You might not be surprised to hear that "How do I save money on an engagement ring?" is a question we get all the time. It's true — an engagement ring is a huge investment not only for your relationship, but for your finances as well. Our best advice is to plan a budget and STICK TO IT.
Online jewelry store Trumpet and Horn helps you get a little more bang for your buck with the following tips:
Photo Credit: Natalie Franke Photography
1. Compromise on the 4 C’s.
- Color: The color grading scale ranges from D to Z, with D being completely colorless to the naked eye, and Z being a yellow-hued stone. Rather than choosing a completely colorless diamond (like an “F” on the scale), try an H-graded stone, which is nearly colorless.
- Clarity: Pay note to inclusions, which are imperfections within the stone. Diamonds with VS1 – VS2 clarity are a bit pricier than diamonds with SI1 or SI2 clarity. Inclusions in VS-graded diamonds are difficult to see with the naked eye. If you have a budget constraint, don’t pay extra for something you can’t see. SI-graded diamonds are just as pretty, as long as the inclusions don’t endanger the structural integrity of the diamond.
- Carat: Avoid paying extra for size, when you can save a little by buying a diamond just a tad bit smaller. For example, rather than buying a one-carat diamond, go for a .85-.95 carat weight. Instead of a .75-carat diamond, try one that clocks in at .73 carats. A jeweler is probably the only one that can tell the difference.
- Cut: Out of the "Four C's," cut has the biggest impact on a diamond's quality, so we advise brides to splurge in this area. Antique diamonds such as rose-cut or old mine-cut are typically about 30% cheaper than modern variations such as round brilliant-cut or princess-cut.
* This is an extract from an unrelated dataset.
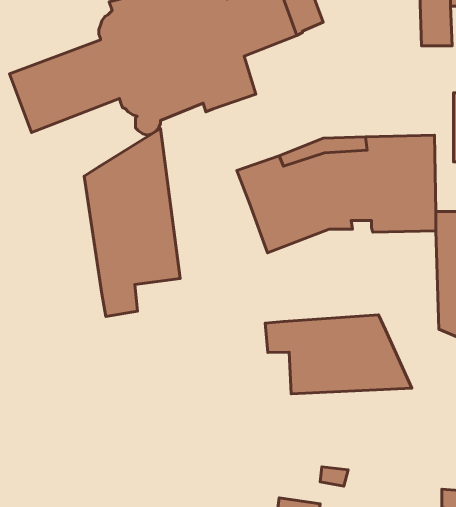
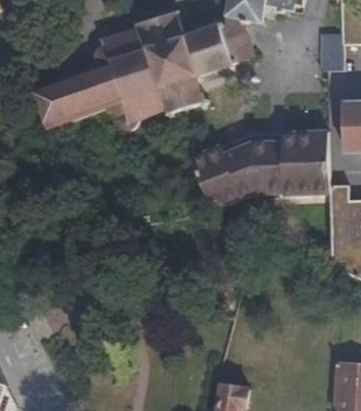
building: [84,128,180,317] -> none
building: [265,315,412,394] -> none

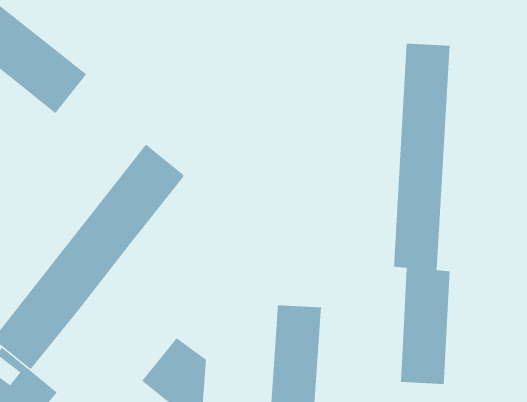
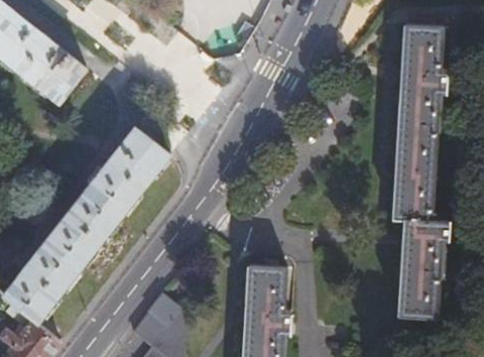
building: [393,43,450,385] -> [393,25,443,319]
The reason for this is mostly due to the labor costs of cutting modern diamonds in factories with laser precisions tools. Whereas, vintage rings don't have labor costs since they have been around for decades.
2. Consider colored gemstones.
If you are more of a non-traditional type, check out rings with colored stones. Non-diamond rings such as opals, amethysts, garnets, pearls, emeralds, sapphires and tanzanite are often less expensive, and you can typically upgrade the size of the stone.
3. Go for more than one stone.
Cluster and halo rings give off a much bigger appearance than a solitaire, and they are typically less expensive. A ring made up of several smaller stones can provide that "wow" factor without breaking the bank!
4. Choose a ring with fancy metal work.
One way to cut costs is to buy a ring with fancy metal work. Intricate settings not only add to the beauty of the ring but also create the illusion of a bigger stone.
5. Shop vintage.
An excellent reason to buy a vintage engagement ring is because the diamonds have already been mined decades ago, thus reducing labor costs. Additionally, with vintage engagement rings you skip the traditional markup of up to 40-50% that retail stores typically add on for new engagement rings.